The function exist(), using BFS, initializes a queue that holds potential starting points for the word. Each element of the queue represents a cell in the matrix and the remaining substring that needs to be matched. The BFS proceeds to add adjacent cells that match the next character of the substring to the queue. The search ends successfully if the substring becomes empty.

Bonus One-Liner Method 5: Using Python Libraries

For simplicity and brevity, one can take advantage of Python’s built-in or external libraries that abstract away much of the search complexity.

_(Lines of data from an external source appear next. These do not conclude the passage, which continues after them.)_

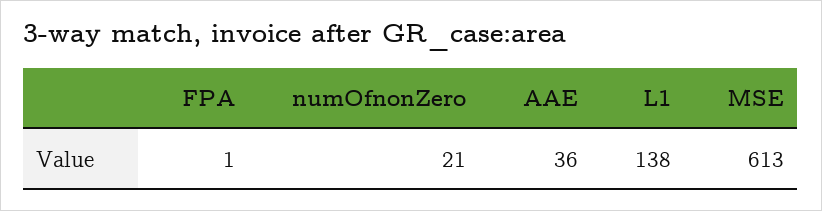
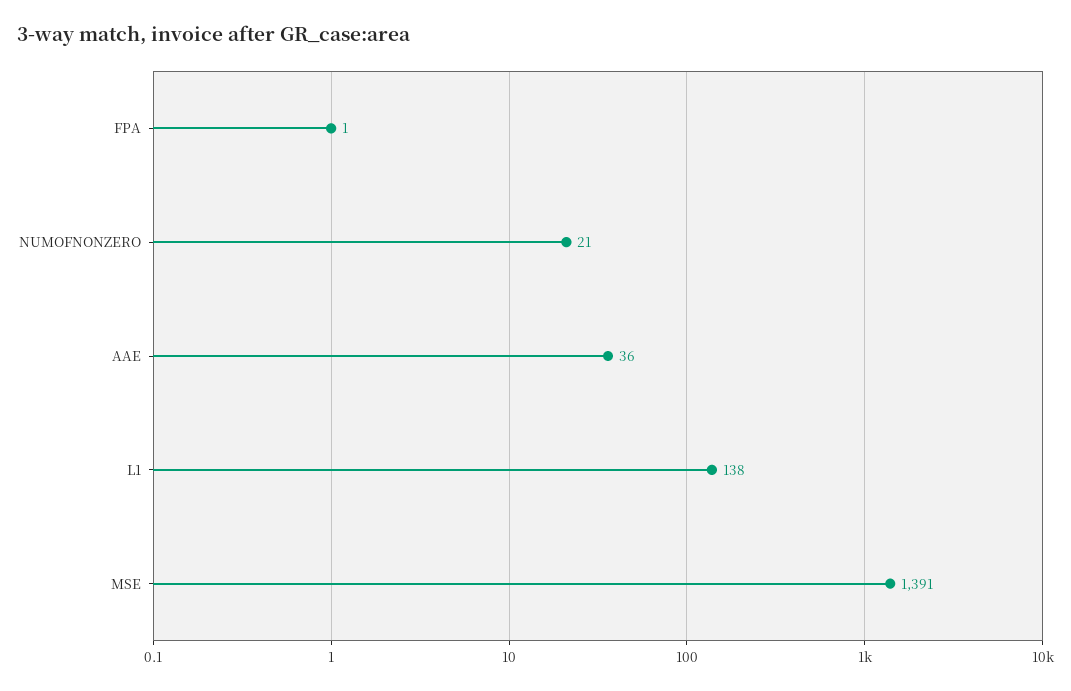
  {
    "FPA": 1,
    "numOfnonZero": 21,
    "AAE": 36,
    "L1": 138,
-   "MSE": 613
+   "MSE": 1391
  }

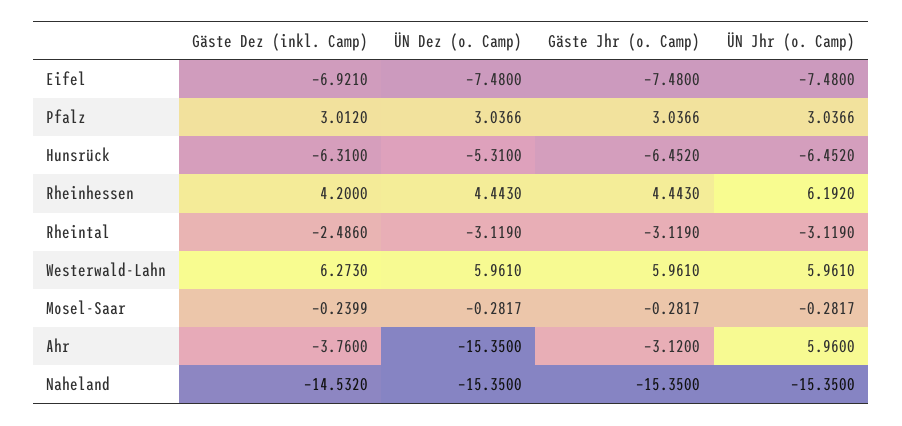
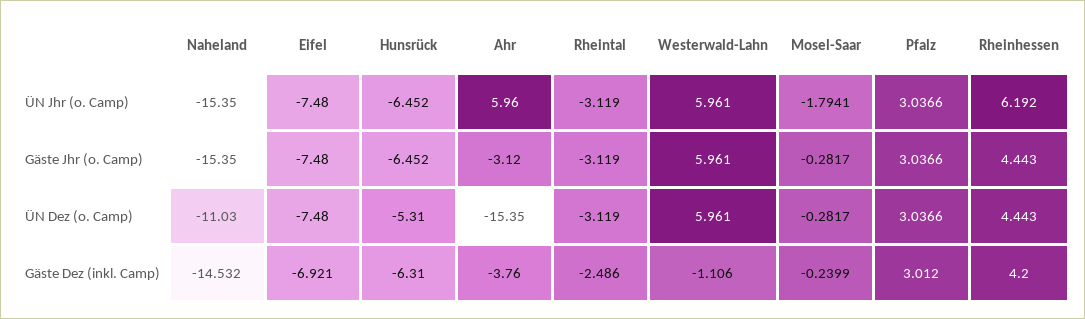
  {
    "Gäste Dez (inkl. Camp)": {
      "Eifel": -6.921,
      "Pfalz": 3.012,
      "Hunsrück": -6.31,
      "Rheinhessen": 4.2,
      "Rheintal": -2.486,
-     "Westerwald-Lahn": 6.273,
+     "Westerwald-Lahn": -1.106,
      "Mosel-Saar": -0.2399,
      "Ahr": -3.76,
      "Naheland": -14.532
    },
    "ÜN Dez (o. Camp)": {
      "Eifel": -7.48,
      "Pfalz": 3.0366,
      "Hunsrück": -5.31,
      "Rheinhessen": 4.443,
      "Rheintal": -3.119,
      "Westerwald-Lahn": 5.961,
      "Mosel-Saar": -0.2817,
      "Ahr": -15.35,
-     "Naheland": -15.35
+     "Naheland": -11.03
    },
    "Gäste Jhr (o. Camp)": {
      "Eifel": -7.48,
      "Pfalz": 3.0366,
      "Hunsrück": -6.452,
      "Rheinhessen": 4.443,
      "Rheintal": -3.119,
      "Westerwald-Lahn": 5.961,
      "Mosel-Saar": -0.2817,
      "Ahr": -3.12,
      "Naheland": -15.35
    },
    "ÜN Jhr (o. Camp)": {
      "Eifel": -7.48,
      "Pfalz": 3.0366,
      "Hunsrück": -6.452,
      "Rheinhessen": 6.192,
      "Rheintal": -3.119,
      "Westerwald-Lahn": 5.961,
-     "Mosel-Saar": -0.2817,
+     "Mosel-Saar": -1.7941,
      "Ahr": 5.96,
      "Naheland": -15.35
    }
  }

This method is less educational but can be useful for quick checks or in interactive environments.

Here’s an example:

import numpy as np
from scipy.ndimage import label

def exist(board, word):
    board_array = np.array(board)
    structure = np.ones((3, 3), dtype=int)
    labeled, ncomponents = label(board_array == word[0], structure)
    for i in range(1, len(word)):
        labeled, ncomponents = label(np.logical_and(labeled, board_array == word[i]), structure)
    return np.any(labeled)

board = [["A","B","C"],["D","E","F"],["G","H","I"]]
word = "ABF"
print(exist(board, word))

Output:

False

This code employs the label function from the scipy.ndimage module to find connected regions of cells that contain the target word’s letters. By applying logical AND operations between the regions from the previous and current steps, the search is narrowed down to only connected cells that match the word.

Summary/Discussion

  • Method 1: Backtracking. This is a classic algorithm for this type of problem. It is robust and can handle complex boards. However, it may be slow on very large and dense boards.
  • Method 2: Trie-Based Search. Very efficient when you have multiple words to check due to the reuse of common prefixes. The downside is the initial cost of building the Trie.
  • Method 3: Dynamic Programming with Memorization. Improved performance due to memorization, which eliminates redundant searches. It can be complex to understand and implement properly.
  • Method 4: Breadth-First Search. Good for finding the shortest path to complete the word, potentially more efficient in some cases. May perform worse than DFS if the target word is located deep within the board.
  • Method 5: Using Python Libraries. The simplest method in terms of code complexity, but requires understanding of library functions and may not offer the same level of customization or educational value as the other methods.